Staphylococcus aureus GP22, Escherichia coliform (ATCC 25922), Klebsiella pneumoniae KP3572, were picked from plated colonies and grown in an overnight culture of 2mL TSB at 37°C. Haemophilus influenzae (ATCC 19418) was grown in a lawn on chocolate plates overnight at 37°C. Bacterial cultures were sub-cultured or re-suspended in TSB until the OD was approximately 0.35 and 10mL of these suspensions were centrifuged at 4,000 x g at 4°C. Pellets were re-suspended in TSB at 109 CFU ml-1.
Bacterial reactivity of IgG clone supernatants
IgG clone supernatants were assessed for reactivity to four relevant bacteria (see above). Briefly, each IgG clone supernatant was incubated with each bacterial culture for 30min at 37oC in 96 well cell culture plates (Corning Incorporated).
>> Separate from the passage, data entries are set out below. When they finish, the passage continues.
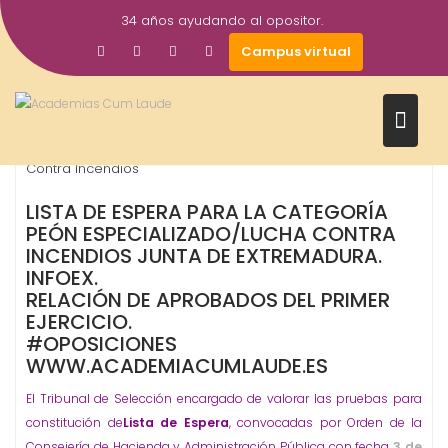
Saltar
34 años ayudando al opositor.
al
6
academiacumlaudeoposiciones
Prensa
Campus virtual
contenido
Jun
2016
Bolsa
Junta de Extremadura
Oposiciones
Peon Lucha
,
,
,
Contra Incendios
LISTA DE ESPERA PARA LA CATEGORÍA
PEÓN ESPECIALIZADO/LUCHA CONTRA
INCENDIOS JUNTA DE EXTREMADURA.
INFOEX.
RELACIÓN DE APROBADOS DEL PRIMER
EJERCICIO.
#OPOSICIONES
WWW.ACADEMIACUMLAUDE.ES
El Tribunal de Selección encargado de valorar las pruebas para
constitución de
Lista de Espera
, convocadas por Orden de la
Consejería de Hacienda y Administración Pública con fecha
3 de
After washing, bacteria were incubated with FITC-conjugated anti-human IgG (Fisher Thermo Scientific) for 30min at RT. After washing, bacteria were fixed in 10% formalin and acquired on a BD LSRFortessa flow cytometer with high-throughput sampling capabilities. Flow cytometry file data were analyzed as described elsewhere in this paper.
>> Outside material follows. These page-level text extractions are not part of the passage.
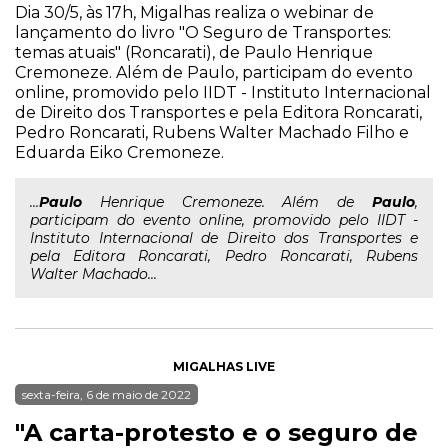
Dia 30/5, às 17h, Migalhas realiza o webinar de
lançamento do livro "O Seguro de Transportes:
temas atuais" (Roncarati), de Paulo Henrique
Cremoneze. Além de Paulo, participam do evento
online, promovido pelo IIDT - Instituto Internacional
de Direito dos Transportes e pela Editora Roncarati,
Pedro Roncarati, Rubens Walter Machado Filho e
Eduarda Eiko Cremoneze.
...
Paulo
Henrique Cremoneze. Além de
Paulo
,
participam do evento online, promovido pelo IIDT -
Instituto Internacional de Direito dos Transportes e
pela Editora Roncarati, Pedro Roncarati, Rubens
Walter Machado...
MIGALHAS LIVE
sexta-feira, 6 de maio de 2022
"A carta-protesto e o seguro de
Immunofluorescence of paraffin-embedded thymus sections
Tissue sections were deparaffinized in xylene for 10 min, washed with 100% ethanol followed by 95%, 80%, 70% and 50% ethanol, and then rinsed in distilled water. Samples were processed for antigen retrieval, blocking and staining following the Opal Multiplex IHC protocol (PerkinElmer) as described elsewhere73. Anti-CD19 (clone BT51E, NCL-L-CD19-163, Leica Biosystems), anti-CD31 (clone C31.3 + JC/70A, ab199012, Abcam), anti-cytokeratin (clone PCK-26, ab6401, Abcam) and anti-CD138 (clone MI15, PA0088, Leica Biosystems) were titrated and used as primary antibodies. Finally, after DAPI staining, slides were mounted with VECTASHIELD antifade mounting media (Vector Laboratories). Images were taken using Vectra 3.0 Automated Quantitative Pathology Imaging System (PerkinElmer) and inForm® cell analysis software (PerkinElmer). Images were evaluated and validated by an experienced pathologist.
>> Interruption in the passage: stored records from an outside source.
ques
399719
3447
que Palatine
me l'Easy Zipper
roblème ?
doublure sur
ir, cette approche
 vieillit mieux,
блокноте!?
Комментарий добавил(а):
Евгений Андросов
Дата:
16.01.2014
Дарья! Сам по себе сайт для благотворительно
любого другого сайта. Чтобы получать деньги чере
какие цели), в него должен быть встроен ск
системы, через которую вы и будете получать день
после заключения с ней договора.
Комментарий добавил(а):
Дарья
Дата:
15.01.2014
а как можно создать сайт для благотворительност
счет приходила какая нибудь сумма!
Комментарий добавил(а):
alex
The results are presented as mean ± SD and/or normalized z-score unless otherwise specified in the figure legends. Population size is described in the figure legend. All the statistical analyses were performed using GraphPad Prism software version 7.0. Differences were considered statistically significant when p<0.05 using paired/unpair T-test. For RNA Seq, differences were considered statistically significant when Benjamini-Hochberg adjusted p-value > 0.05 and absolute log2 fold change > 1. Results of statistical tests are listed in Supplementary Tables 1, 2, 3, 4, and 5.
The processed data and transcriptome datasets for both RNA-Seq and Single-Cell RNA-Seq generated during this study are available on NCBI GEO with the accession number: GSE152453 and GSE153117, respectively. DNA sequencing data used for BCR repertoire analysis can be accessed at Adaptive Biotechnology ImmunoSEQ Analyzer.
Customized scripts generated for this study are available from the corresponding author on request.